To get your requested output format, use:
typeset -Z2 j
typeset -i i=0
while [ i -lt 12 ]
do
j=$i
print $j
((i+=1))
done

The output:
00
01
02
03
04
05
06
07
08
09
10
11

mfG Peter
The Universe is a pretty big place, it's bigger than anything anyone has ever dreamed of before. So if it's just us, seems like an awful waste of space, right? Jodie Foster in "Contact"
Wouter Jagers
Honored Contributor

Re: printf shell command

Yes, only the thing is my little procedure is accepting day/month fields which can be one or two digits, so "8" and "08" can both come in, depending on input.

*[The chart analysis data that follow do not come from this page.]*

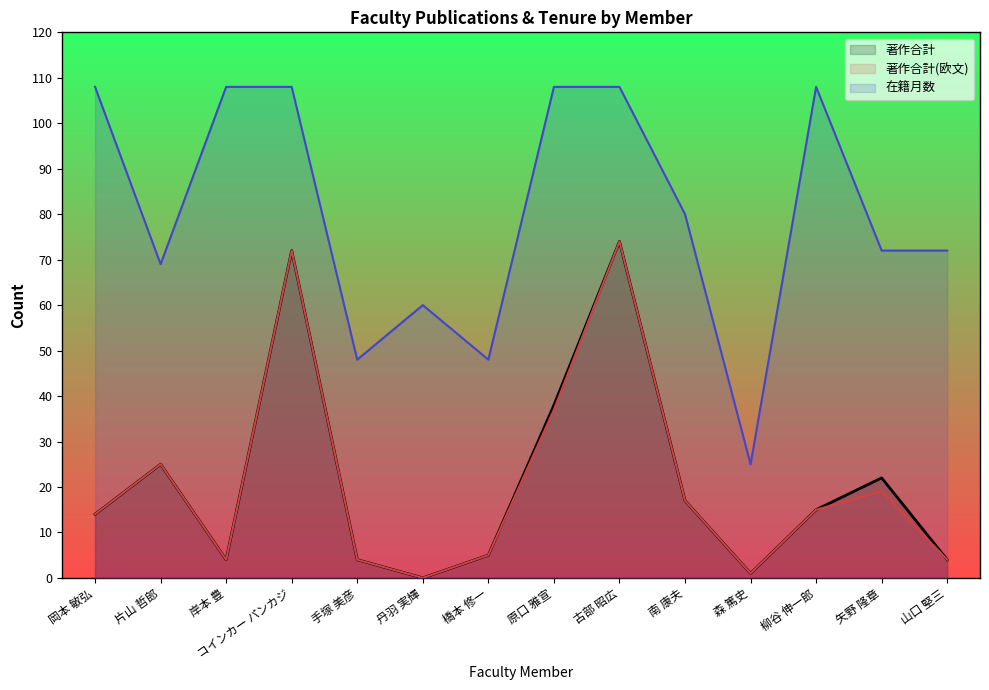

Where is 著作合計(欧文) nearest to the value 37?

原口 雅宣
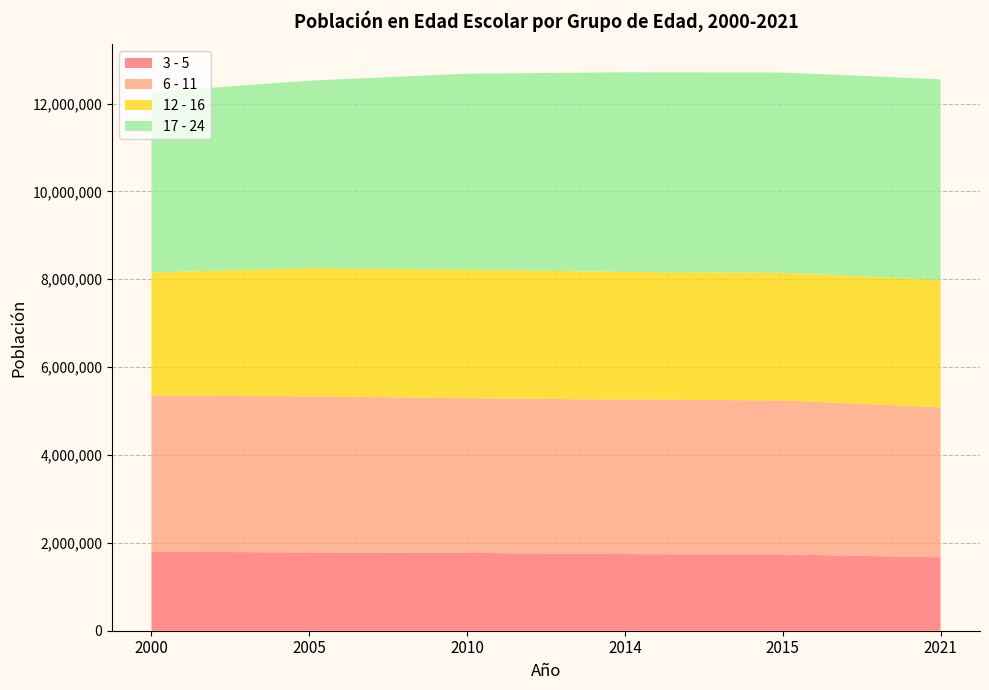

Reading right to left, extract all data points from this chart.

3 - 5: 2021=1672895	2015=1735446	2014=1744257	2010=1771537	2005=1781038	2000=1799474
6 - 11: 2021=3411931	2015=3508432	2014=3514934	2010=3521603	2005=3553824	2000=3552014
12 - 16: 2021=2899173	2015=2905049	2014=2907646	2010=2922537	2005=2920065	2000=2801054
17 - 24: 2021=4570241	2015=4556699	2014=4545022	2010=4463470	2005=4266950	2000=4105313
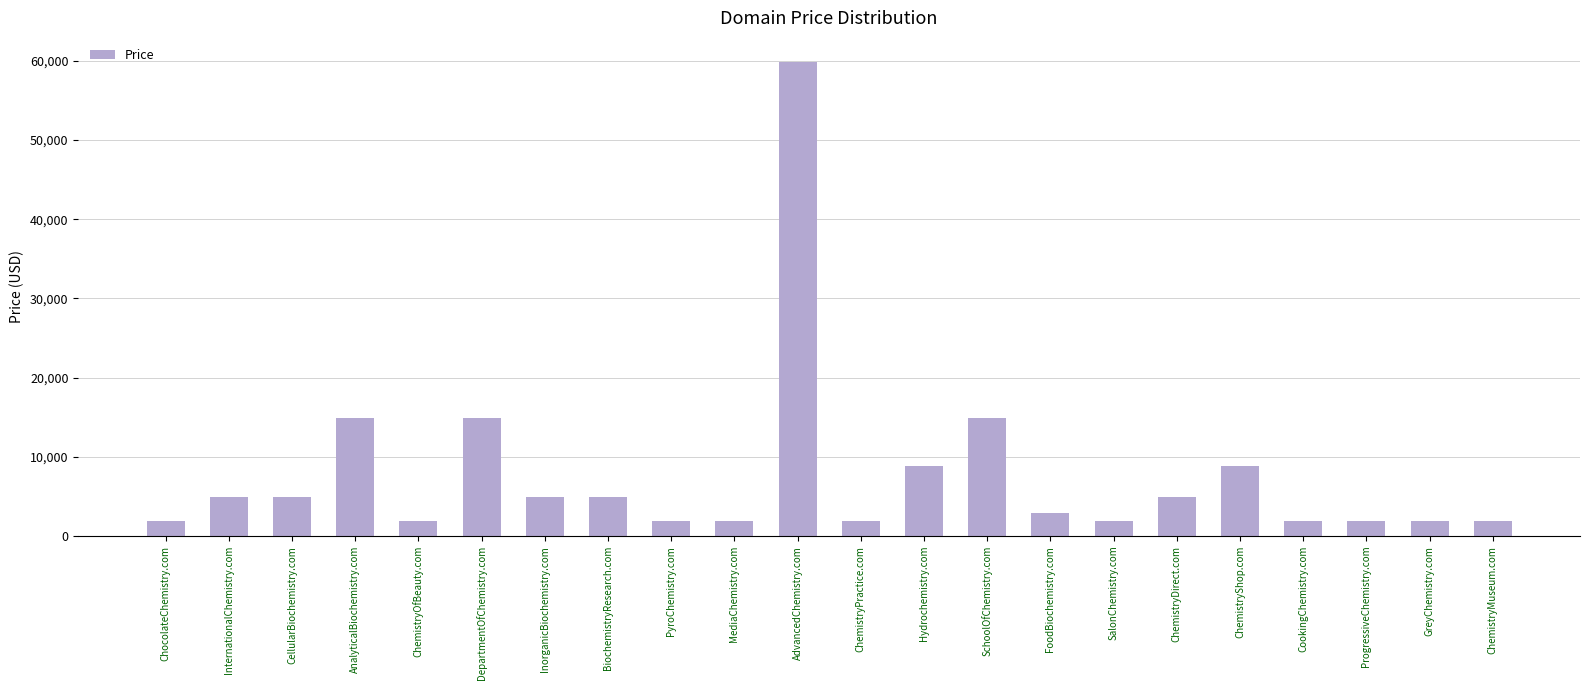

Count the number of data series in this chart.

1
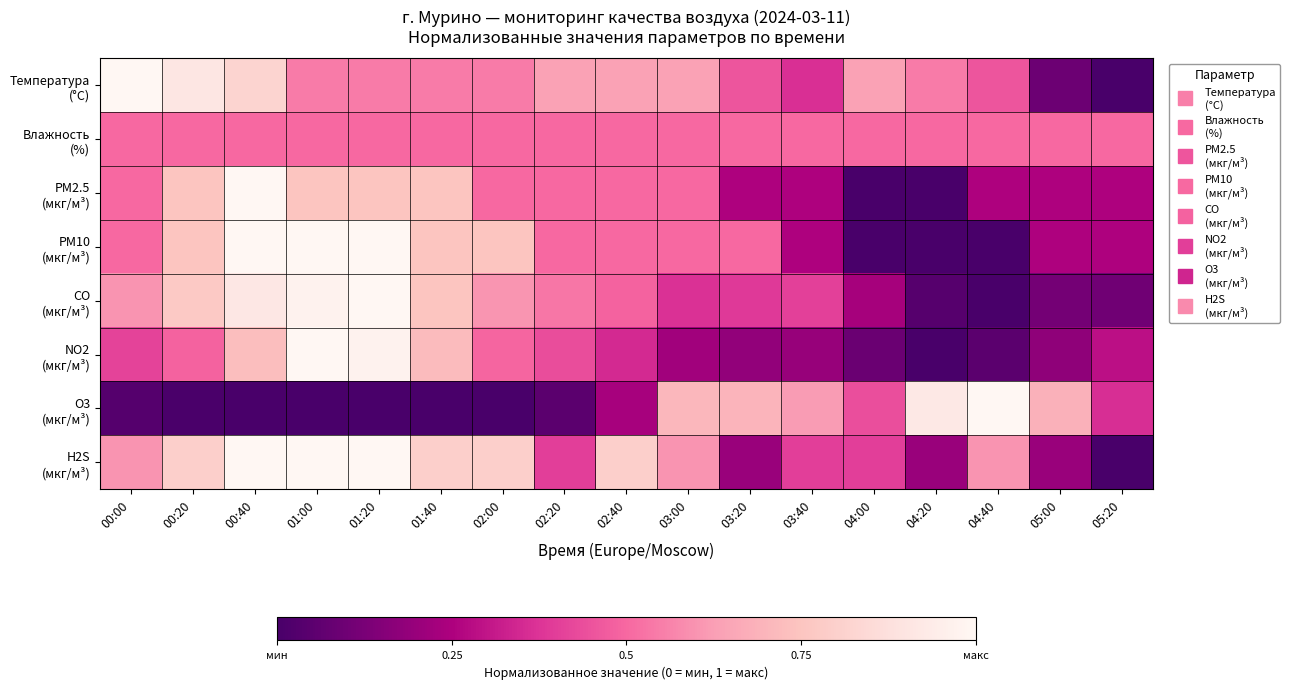

At 04:00, list the series in order from smallest to largest.

PM2.5 (мкг/м³), PM10 (мкг/м³), NO2 (мкг/м³), CO (мкг/м³), H2S (мкг/м³), O3 (мкг/м³), Влажность (%), Температура (°C)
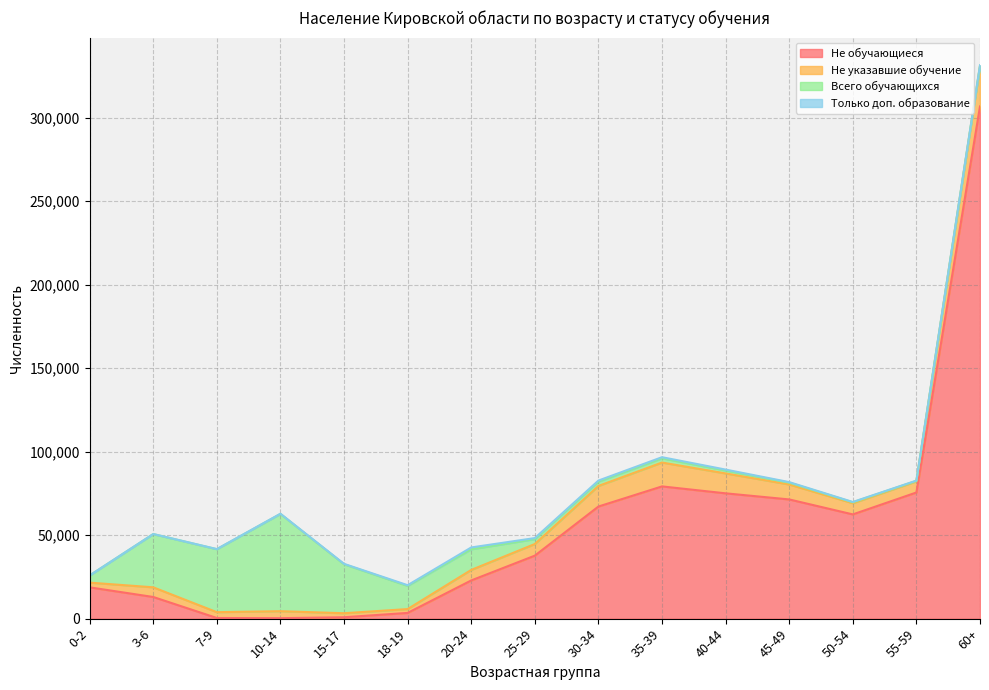

The Не обучающиеся series shows 75548 at 55-59. True or false?

True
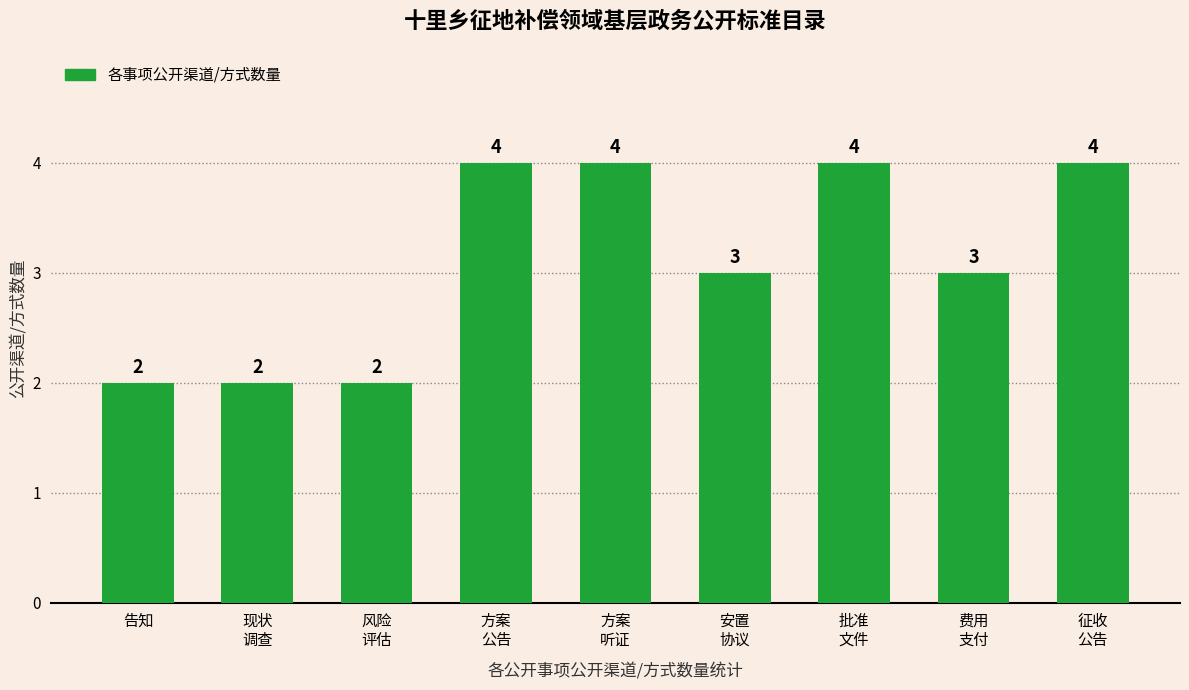

Reading left to right, transcribe all the data shown in this chart.

告知=2	现状
调查=2	风险
评估=2	方案
公告=4	方案
听证=4	安置
协议=3	批准
文件=4	费用
支付=3	征收
公告=4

I've quickly sed'ded the leading zero away, no problem there.. Thanks for sorting out my confusion, I was really dazzled there for a second :-)

Cheers
an engineer's aim in a discussion is not to persuade, but to clarify.
Peter Nikitka
Honored Contributor

Re: printf shell command

Hi,

the typeset -Z2 will work for this as well:

typeset -Z2 j=08
print $j
08

mfG Peter
The Universe is a pretty big place, it's bigger than anything anyone has ever dreamed of before. So if it's just us, seems like an awful waste of space, right? Jodie Foster in "Contact"
Wouter Jagers
Honored Contributor

Re: printf shell command

All confusion was cleared. Thanks guys !
an engineer's aim in a discussion is not to persuade, but to clarify.
Bill Hassell
Honored Contributor

Re: printf shell command

And for completeness, old version of the POSIX shell treated leading zeros as decimal so after patching (about 3-4 years ago), some scripts would break (as they should). Octal interpretation was inconsistent in the sh-posix shell. See PHCO_25597 and PHCO_26789.